British Columbia

Trees slash burned for B.C. mega-energy projects

BC Hydro is warning people living northwestern B.C. of smoke haze as hundreds of kilometres of timber is cut and burned to make way for the Northwest Transmission Line, a practise that makes no sense, say critics.
A slash pile on Highway 37, the Ningunsaw Pass, in northwest B.C. (Contributed by: Scott McMillan)

BC Hydro is warning people living northwestern B.C. of smoke haze in that area as they cut down and burn hundreds of kilometres of timber to make way for the Northwest Transmission Line.

The utility's transmission line project connects an existing substation near Terrace, B.C. and a new substation to be built further north, near Bob Quinn Lake, in 2014.

"In clearing the right of way there's a lot of woody debris that has to be disposed of. And we do have approval... to dispose of that by burning," said BC Hydro spokesperson Lesley Wood.

Wood said she didn't know the total volume of the wood being burned, only that it is considerable.

'It's a misuse of a public resource' —Independent MLA Bob Simpson

"When you considering that you're clearing a right of way up to 80 meters worth of clearing for 340 kilometers — it's a lot," she said.

Cleared wood not 'economically viable'

Wood says it isn't economically viable to use the trees for biofuel or firewood, but says the Nisga'a nation, one of the groups contracted to do the cut and burn, may try to sell some of the timber.  

This map shows the Northwest Transmission Line being built from the Skeena Substation, near Terrace, to a soon to be built substation at Bob Quinn Lake. (BC Hydro)

Cariboo North MLA Bob Simpson says the clearing is likely one of the biggest timber cuts in B.C. in 2012.

"This order of magnitude of slash and burn is certainly going to increase B.C.'s contribution to greenhouse gas emissions. When is this province going to get involved in bioenergy, biodigesting in a bigger way so we never have these circumstances?" said Simpson.

"It's a misuse of a public resource."

Sharon Glover, the CEO of B.C. Professional Foresters, said there's no need to be burning the timber — that some of it is bound to be salvageable.

"To say that the forest , 'We'll just burn it because it's not our problem, it's in our way,' we need to think differently. If you just burn it you're saying that timber has no use to anyone. And we just don't buy it.

"We suspect in the mix of that timber that some of it is going to be merchantable, usable as saw logs, and other timber might be used for bioenergy, shipped to pellet plants or shipped to biomass projects."

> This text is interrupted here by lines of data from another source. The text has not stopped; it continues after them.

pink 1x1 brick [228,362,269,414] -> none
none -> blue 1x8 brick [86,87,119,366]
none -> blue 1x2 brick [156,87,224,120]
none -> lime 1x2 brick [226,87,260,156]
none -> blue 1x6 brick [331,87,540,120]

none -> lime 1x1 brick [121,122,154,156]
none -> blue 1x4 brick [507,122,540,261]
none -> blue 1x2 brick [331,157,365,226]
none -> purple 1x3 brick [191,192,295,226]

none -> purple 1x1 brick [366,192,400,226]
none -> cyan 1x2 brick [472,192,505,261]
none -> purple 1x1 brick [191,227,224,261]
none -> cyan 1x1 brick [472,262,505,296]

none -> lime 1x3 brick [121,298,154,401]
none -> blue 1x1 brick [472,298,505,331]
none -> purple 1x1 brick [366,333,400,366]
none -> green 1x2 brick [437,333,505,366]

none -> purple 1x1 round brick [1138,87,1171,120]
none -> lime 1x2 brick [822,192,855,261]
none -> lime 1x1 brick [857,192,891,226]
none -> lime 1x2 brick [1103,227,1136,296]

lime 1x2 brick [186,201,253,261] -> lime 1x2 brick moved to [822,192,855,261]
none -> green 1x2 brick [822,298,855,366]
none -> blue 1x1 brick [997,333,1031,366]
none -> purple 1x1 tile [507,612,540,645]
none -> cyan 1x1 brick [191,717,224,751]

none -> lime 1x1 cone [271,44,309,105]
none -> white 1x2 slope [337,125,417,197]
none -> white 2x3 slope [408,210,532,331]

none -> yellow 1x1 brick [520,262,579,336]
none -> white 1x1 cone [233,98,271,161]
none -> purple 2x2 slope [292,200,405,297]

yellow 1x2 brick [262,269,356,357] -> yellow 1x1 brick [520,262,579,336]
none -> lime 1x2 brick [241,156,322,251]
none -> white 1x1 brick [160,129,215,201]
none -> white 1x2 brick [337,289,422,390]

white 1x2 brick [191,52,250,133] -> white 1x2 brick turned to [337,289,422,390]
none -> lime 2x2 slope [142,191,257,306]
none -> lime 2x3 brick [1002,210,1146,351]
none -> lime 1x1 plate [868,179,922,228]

Oil and gas industry also slash burning trees

Glover says she's also seen the oil and gas industry burn viable timber in northeast B.C.

She says regulations were changed in the past decade that no longer required the energy sector from factoring so-called waste wood into their development costs.

"You can't look at these energy projects and say, 'Well, it's simply it's not economical for us to truck these logs'," she said.

"If you are going to remove permanently, from the timber land base, large tracks of timber, you've got to include the costs of shipping that timber elsewhere so that the people of B.C. get value from the timber that's removed. " 

She adds the practise makes little sense in the current forestry climate where communities devastated by the mountain pine beetle epidemic are looking to log wood from areas currently under conservation. 

"Why would you burn it in one area and have a shortage in another?" she wonders.